Recorrí la estancia con una neblina borrosa que no me dejaba diferenciar quién estaba en ella. Clavé mi mirada al techo. Era blanco, como marcaba la norma. Y, justo encima de mí, un fluorescente solitario iluminaba haciendo destellos cada cierto rato. Escuché ruidos que provenían de fuera, del pasillo, y, sorprendentemente, el tic-tac de un reloj. Cómo si marcara el inicio de una vida nueva. Conté tres; no, cuatro personas con batas blancas y mi madre. Mi madre hablando con una de ellas. Las ojeras se marcaban en su rostro y los rizos alocados me hicieron pensar en el payaso de los Simpson. ¡Qué tontería! Me reí pero los labios continuaban estáticos. La noté cansada, aunque había desparecido cualquier rastro de sufrimiento que la acompañó estos últimos días. Y, de repente, fui consciente de lo que significaba estar en aquella habitación. ¿Estaría mi columna vertebral en su sitio? La respiración se aceleró, producida por una mezcla de angustia y desconcierto.
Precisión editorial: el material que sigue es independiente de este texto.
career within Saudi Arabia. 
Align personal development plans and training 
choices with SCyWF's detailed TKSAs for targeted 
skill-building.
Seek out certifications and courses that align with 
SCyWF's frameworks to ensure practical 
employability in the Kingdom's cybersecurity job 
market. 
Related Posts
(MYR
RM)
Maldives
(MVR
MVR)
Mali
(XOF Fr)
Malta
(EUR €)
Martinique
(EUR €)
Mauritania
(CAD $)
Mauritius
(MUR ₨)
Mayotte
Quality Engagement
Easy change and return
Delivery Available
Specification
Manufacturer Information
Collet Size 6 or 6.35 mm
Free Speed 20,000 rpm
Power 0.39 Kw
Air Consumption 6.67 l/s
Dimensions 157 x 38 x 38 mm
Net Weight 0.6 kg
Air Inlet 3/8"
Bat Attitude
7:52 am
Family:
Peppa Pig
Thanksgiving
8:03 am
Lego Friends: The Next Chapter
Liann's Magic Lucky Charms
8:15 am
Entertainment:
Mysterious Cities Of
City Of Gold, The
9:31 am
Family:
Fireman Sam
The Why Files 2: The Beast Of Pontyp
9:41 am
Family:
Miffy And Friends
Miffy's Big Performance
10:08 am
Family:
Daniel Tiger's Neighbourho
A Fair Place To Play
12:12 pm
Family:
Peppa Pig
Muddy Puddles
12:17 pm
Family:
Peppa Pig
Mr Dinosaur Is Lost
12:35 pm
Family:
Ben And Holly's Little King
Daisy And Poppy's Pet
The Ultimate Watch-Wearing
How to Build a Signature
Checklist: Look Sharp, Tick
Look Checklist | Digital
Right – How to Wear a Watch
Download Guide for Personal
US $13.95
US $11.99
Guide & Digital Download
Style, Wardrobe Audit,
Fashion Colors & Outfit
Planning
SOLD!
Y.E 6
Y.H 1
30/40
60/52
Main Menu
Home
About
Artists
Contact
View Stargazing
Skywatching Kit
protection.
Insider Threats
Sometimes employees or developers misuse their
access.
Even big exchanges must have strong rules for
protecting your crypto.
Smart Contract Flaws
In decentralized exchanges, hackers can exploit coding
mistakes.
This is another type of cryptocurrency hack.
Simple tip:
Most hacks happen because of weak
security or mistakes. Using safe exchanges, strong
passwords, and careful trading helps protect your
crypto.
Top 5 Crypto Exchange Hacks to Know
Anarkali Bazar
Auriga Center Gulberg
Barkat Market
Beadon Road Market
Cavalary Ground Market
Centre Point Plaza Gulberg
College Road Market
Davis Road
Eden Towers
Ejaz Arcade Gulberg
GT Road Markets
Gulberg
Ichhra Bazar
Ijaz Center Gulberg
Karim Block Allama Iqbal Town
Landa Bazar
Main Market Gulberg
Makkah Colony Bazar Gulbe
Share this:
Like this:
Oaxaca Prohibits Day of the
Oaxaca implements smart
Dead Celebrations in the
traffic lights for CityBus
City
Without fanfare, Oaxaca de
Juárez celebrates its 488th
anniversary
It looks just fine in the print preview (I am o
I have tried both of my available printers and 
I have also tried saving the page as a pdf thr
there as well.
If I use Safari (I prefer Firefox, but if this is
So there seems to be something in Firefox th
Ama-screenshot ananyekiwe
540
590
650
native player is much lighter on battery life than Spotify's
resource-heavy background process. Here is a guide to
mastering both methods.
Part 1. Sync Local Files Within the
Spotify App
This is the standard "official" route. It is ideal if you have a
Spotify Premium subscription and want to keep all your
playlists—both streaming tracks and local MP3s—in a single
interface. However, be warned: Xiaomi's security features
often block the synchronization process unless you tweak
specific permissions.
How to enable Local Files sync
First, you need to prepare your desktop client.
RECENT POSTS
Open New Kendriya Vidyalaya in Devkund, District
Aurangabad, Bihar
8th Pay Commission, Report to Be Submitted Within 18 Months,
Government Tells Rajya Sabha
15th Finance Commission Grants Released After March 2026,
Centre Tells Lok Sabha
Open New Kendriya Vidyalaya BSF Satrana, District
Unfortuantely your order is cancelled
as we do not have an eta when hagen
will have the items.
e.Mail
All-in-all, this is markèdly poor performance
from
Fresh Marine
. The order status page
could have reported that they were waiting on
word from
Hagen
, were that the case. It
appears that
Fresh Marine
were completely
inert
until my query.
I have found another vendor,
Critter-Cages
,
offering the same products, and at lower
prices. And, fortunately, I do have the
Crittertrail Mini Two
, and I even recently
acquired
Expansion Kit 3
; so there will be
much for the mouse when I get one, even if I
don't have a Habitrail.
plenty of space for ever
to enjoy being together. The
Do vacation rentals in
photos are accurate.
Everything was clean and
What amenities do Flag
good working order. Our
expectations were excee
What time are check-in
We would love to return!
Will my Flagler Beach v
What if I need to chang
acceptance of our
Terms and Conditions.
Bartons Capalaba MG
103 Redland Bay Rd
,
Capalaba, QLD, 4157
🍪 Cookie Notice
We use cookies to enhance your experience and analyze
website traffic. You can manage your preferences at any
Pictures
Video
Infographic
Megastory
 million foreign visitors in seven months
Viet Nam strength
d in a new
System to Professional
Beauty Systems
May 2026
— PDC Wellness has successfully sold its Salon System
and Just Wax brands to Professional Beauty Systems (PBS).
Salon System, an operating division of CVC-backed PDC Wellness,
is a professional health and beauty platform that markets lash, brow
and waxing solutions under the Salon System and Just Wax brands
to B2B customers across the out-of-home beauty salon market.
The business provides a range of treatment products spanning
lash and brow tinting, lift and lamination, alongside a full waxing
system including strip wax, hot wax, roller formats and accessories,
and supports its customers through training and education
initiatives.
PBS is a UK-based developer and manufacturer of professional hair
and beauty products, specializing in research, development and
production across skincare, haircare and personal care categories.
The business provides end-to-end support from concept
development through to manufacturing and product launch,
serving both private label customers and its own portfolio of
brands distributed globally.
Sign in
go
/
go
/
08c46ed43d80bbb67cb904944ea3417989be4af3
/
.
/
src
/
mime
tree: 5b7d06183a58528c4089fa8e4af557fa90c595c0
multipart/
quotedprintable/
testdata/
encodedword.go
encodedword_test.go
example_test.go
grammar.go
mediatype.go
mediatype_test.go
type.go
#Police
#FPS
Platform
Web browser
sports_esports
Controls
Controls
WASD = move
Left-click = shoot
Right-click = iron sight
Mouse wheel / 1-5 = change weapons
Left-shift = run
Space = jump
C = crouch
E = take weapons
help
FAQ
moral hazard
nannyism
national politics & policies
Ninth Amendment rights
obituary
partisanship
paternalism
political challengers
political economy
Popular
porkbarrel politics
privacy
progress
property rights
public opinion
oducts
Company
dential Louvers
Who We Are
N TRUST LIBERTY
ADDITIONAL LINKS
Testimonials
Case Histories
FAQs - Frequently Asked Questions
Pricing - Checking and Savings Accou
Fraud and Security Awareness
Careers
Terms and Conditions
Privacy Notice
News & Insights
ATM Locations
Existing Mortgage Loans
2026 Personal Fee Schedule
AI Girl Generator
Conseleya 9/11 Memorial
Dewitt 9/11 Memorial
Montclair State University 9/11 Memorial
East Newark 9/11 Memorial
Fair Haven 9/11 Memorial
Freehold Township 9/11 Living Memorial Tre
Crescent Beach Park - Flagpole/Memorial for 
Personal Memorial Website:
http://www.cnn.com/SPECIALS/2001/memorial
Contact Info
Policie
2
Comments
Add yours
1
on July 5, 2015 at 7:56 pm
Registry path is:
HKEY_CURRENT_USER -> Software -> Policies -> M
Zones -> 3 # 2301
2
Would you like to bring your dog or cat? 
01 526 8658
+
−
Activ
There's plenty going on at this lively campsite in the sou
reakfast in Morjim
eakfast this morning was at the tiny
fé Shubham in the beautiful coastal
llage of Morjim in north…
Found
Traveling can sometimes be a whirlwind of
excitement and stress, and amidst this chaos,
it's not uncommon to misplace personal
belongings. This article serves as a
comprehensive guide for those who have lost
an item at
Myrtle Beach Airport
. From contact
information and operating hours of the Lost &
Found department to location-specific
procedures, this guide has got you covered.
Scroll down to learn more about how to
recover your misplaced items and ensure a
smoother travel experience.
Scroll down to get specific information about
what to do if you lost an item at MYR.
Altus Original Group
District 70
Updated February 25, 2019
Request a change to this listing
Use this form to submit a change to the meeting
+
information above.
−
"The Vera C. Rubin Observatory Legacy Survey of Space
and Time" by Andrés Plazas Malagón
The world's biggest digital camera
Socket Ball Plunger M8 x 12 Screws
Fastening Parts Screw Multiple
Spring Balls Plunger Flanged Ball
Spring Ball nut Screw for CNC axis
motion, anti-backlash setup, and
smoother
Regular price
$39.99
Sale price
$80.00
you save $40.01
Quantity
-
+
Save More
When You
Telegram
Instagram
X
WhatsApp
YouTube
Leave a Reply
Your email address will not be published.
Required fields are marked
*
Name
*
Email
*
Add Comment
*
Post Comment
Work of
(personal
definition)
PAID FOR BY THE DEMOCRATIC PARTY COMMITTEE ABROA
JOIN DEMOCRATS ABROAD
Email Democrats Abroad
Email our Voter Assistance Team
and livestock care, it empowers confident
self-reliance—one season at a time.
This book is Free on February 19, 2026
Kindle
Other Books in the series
Me fijé en una cortina verde mugrienta que tapaba parte de la ventana; solo dejando entrar un hilo de luz por su parte inferior. Hacía sol y me tenían a oscuras. ¡Retirad la cortina, quiero sol! Y creo que al intentar decirlo un sonido extraño salió de mí. No vocalicé, pero todos se giraron a observarme como animal de feria, menos mi madre que sonrió tiernamente.

Me concentré de nuevo en mí. Estaba tumbada, boca arriba, no podía moverme; y esto, me agobiaba. El yeso que cubría mi tronco se hacía cada vez más presente y un dolor agudo iba aumentando en la parte trasera, justo en la cadera derecha. Me sentía como Frida Kahlo después de su accidente y, curiosamente, esta imagen me emocionó. Sentí el tacto suave de la mano de mi madre acariciando la mía. No era conciente de cómo había llegado a sentarse a mi lado, pero me relajaba.

Era el momento, tenía que averiguarlo. Incliné un poco la cabeza hacía delante y mis ojos se clavaron en la sábana blanca, justo donde podía reconocer la punta de los pies sobresaliendo. Apreté fuerte la mano que acariciaba la mía. Me sentía valiente. Lo intenté; y se movieron. Los dedos de mis pies accedieron a mis órdenes. Esto significaba que podría caminar con normalidad, tal como pronosticaron los médicos. La operación había salido bien.